My code blocks that ran quite well with no error are placed below:
library(GenomicFeatures)
download.file(
"https://ftp.ensembl.org/pub/release-110/gtf/danio_rerio/Danio_rerio.GRCz11.110.chr.gtf.gz",
destfile="/path/to/Downloads/Danio_rerio.GRCz11.110.chr.gtf.gz")
# Must use a **GTF** for the following:
txdb = makeTxDbFromGFF("path/to/Danio_rerio.GRCz11.110.chr.gtf.gz")
## Seems that the DEXseq object wont be created with RefSeq so trying a different GFF (Danio_rerio.GRCz11.110.chr.gff3) from Ensembl
inDir="path/to/Downloads/"
flattenedFile = list.files(inDir, pattern="\\.gff3$", full.names=TRUE)
# Provide the path to the directory containing counts files
countsDir <- "path/tol/Counts_Using_Ensembl/Folder_with_counts"
# List all files in the directory ending with ".txt"
countsFiles <- list.files(countsDir, pattern = "\\.txt$", full.names = TRUE)
sampleTable = data.frame(
row.names = c("1_Experiment.txt", "2_Experiment.txt", "3_Experiment.txt",
"1_Control.txt", "2_Control.txt", "3_Control.txt" ),
condition = c("knockdown", "knockdown", "knockdown",
"control", "control", "control" ),
libType = c("paired-end", "paired-end", "paired-end",
"paired-end", "paired-end", "paired-end" )
)
My script runs quite well until I hit this code block in Jupyter Lab:
library("DEXSeq")
# Create the DEXSeqDataSet object
dxd <- DEXSeqDataSetFromHTSeq(
countsFiles,
sampleData,
design= ~ sample + exon + condition:exon,
flattenedfile=flattenedFile )
Error:
Error in scan(file = file, what = what, sep = sep, quote = quote, dec = dec, : line 326107 did not have 3 elements
Traceback:
1. DEXSeqDataSetFromHTSeq(countsFiles_unquote, sampleData, design = ~sample +
. exon + condition:exon, flattenedfile = flattenedFile)

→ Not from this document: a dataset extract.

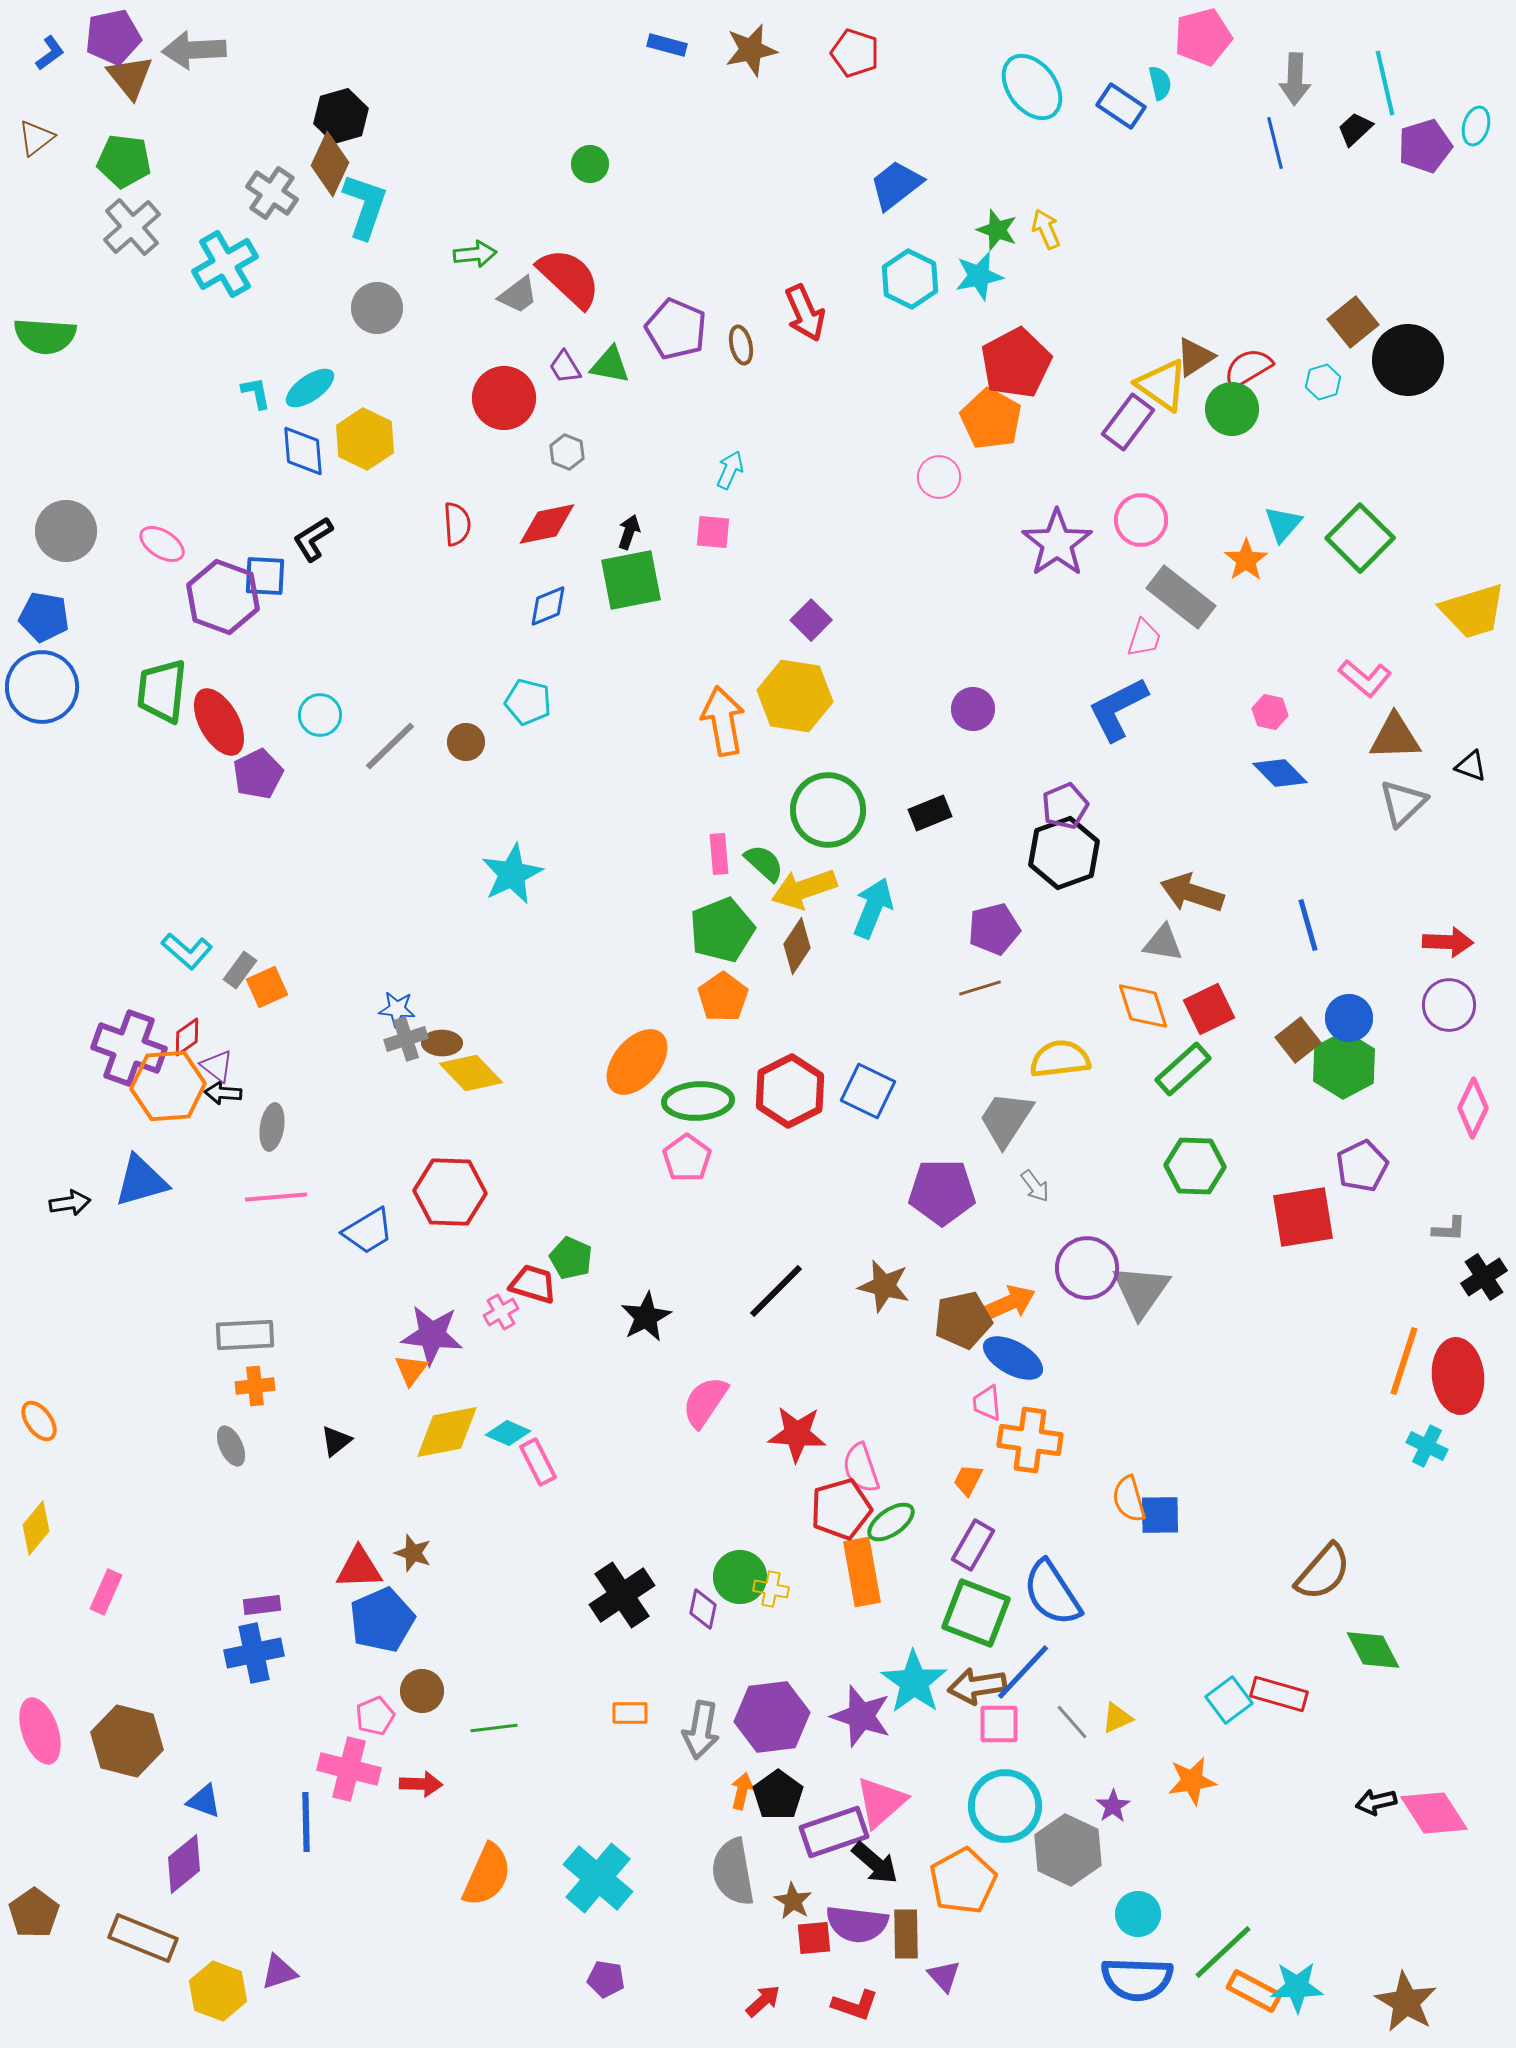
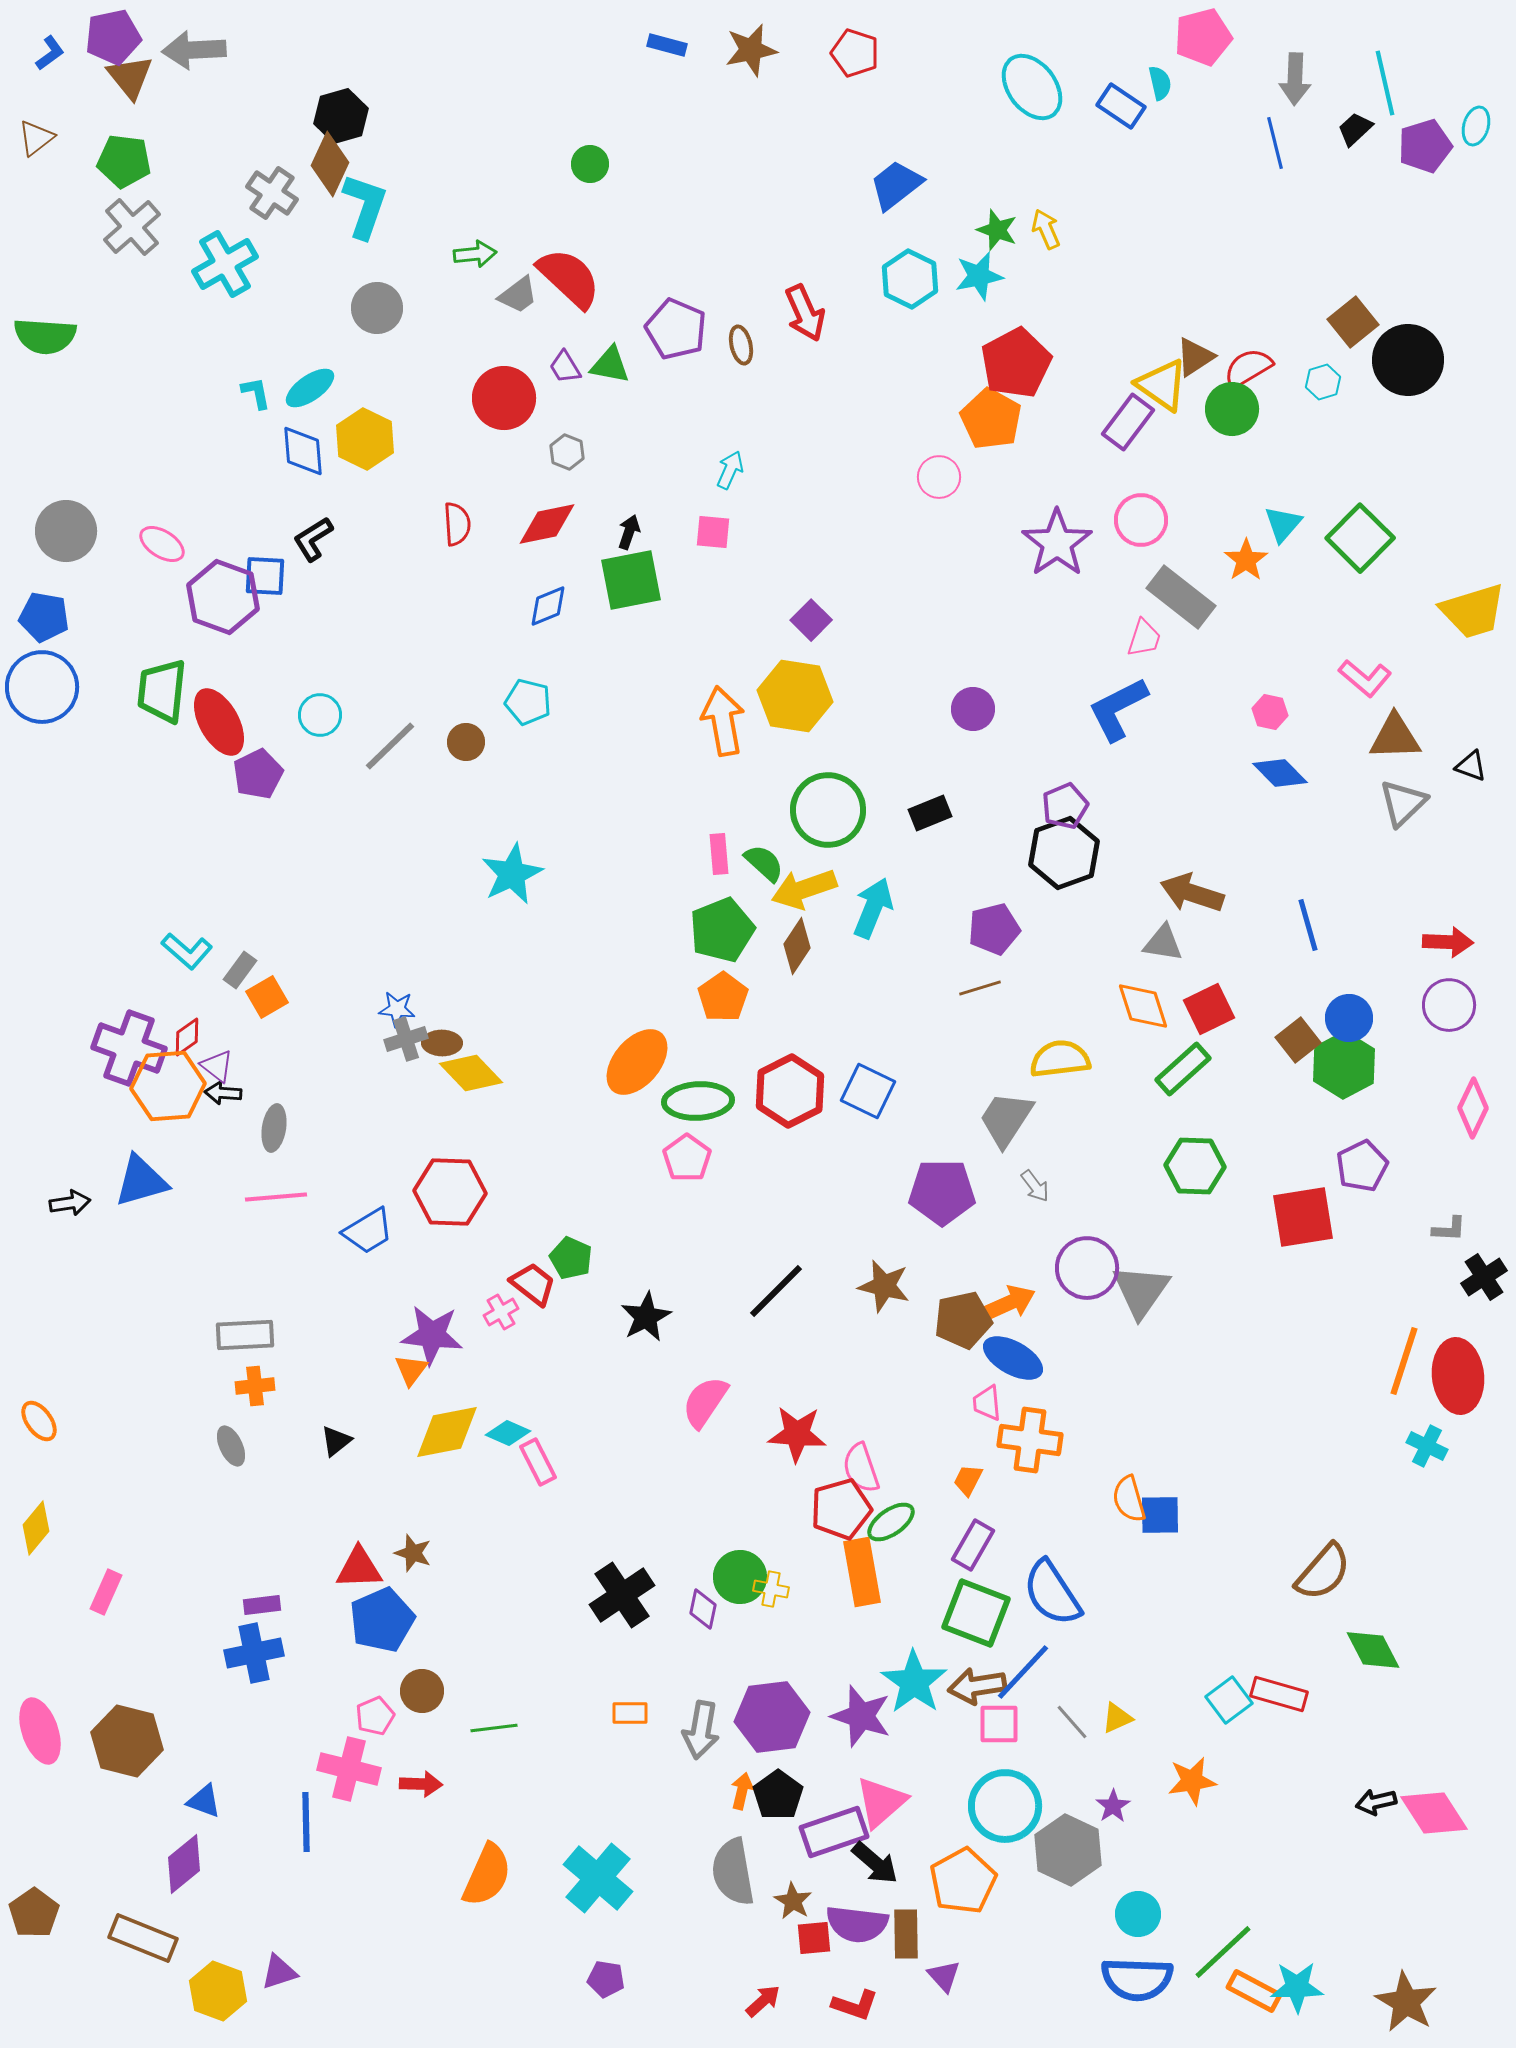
orange square at (267, 987): moved 10 px down; rotated 6 degrees counterclockwise
gray ellipse at (272, 1127): moved 2 px right, 1 px down
red trapezoid at (533, 1284): rotated 21 degrees clockwise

2. lapply(countfiles, function(x) read.table(x, header = FALSE,
. stringsAsFactors = FALSE))
3. lapply(countfiles, function(x) read.table(x, header = FALSE,
. stringsAsFactors = FALSE))
4. FUN(X[[i]], ...)
5. read.table(x, header = FALSE, stringsAsFactors = FALSE)
6. scan(file = file, what = what, sep = sep, quote = quote, dec = dec,
. nmax = nrows, skip = 0, na.strings = na.strings, quiet = TRUE,
. fill = fill, strip.white = strip.white, blank.lines.skip = blank.lines.skip,
. multi.line = FALSE, comment.char = comment.char, allowEscapes = allowEscapes,
. flush = flush, encoding = encoding, skipNul = skipNul)
I have tried removing the last couple of lines that contain summary data from each counts sample using the recommended code by DEXseq ( you can see it here ) and I also tried run it with RefSeq gtf/gff but the same error persists. I have also tried to remove the quotes and use an Unquote directory with the files with quotes removed using a modified version of what this person recommended when he came across a similar error here. Any guidance is appreciated.
My Session Information Is Below:
R version 4.3.1 (2023-06-16)
Platform: aarch64-apple-darwin20 (64-bit)
Running under: macOS Ventura 13.4.1
Matrix products: default
BLAS: /path/to/Resources/lib/libRblas.0.dylib
LAPACK: /path/to/Resources/lib/libRlapack.dylib; LAPACK version 3.11.0
locale:
[1] C/UTF-8/C/C/C/C
time zone: America/New_York
tzcode source: internal
attached base packages:
[1] stats graphics grDevices utils datasets methods base
loaded via a namespace (and not attached):
[1] digest_0.6.33 IRdisplay_1.1 utf8_1.2.3 base64enc_0.1-3
[5] fastmap_1.1.1 glue_1.6.2 htmltools_0.5.5 repr_1.1.6
[9] lifecycle_1.0.3 cli_3.6.1 fansi_1.0.4 vctrs_0.6.3
[13] pbdZMQ_0.3-9 compiler_4.3.1 tools_4.3.1 evaluate_0.21
[17] pillar_1.9.0 crayon_1.5.2 rlang_1.1.1 jsonlite_1.8.7
[21] IRkernel_1.3.2 uuid_1.1-0
It seems that the bottom lines contained summary statistics - when those are removed it worked.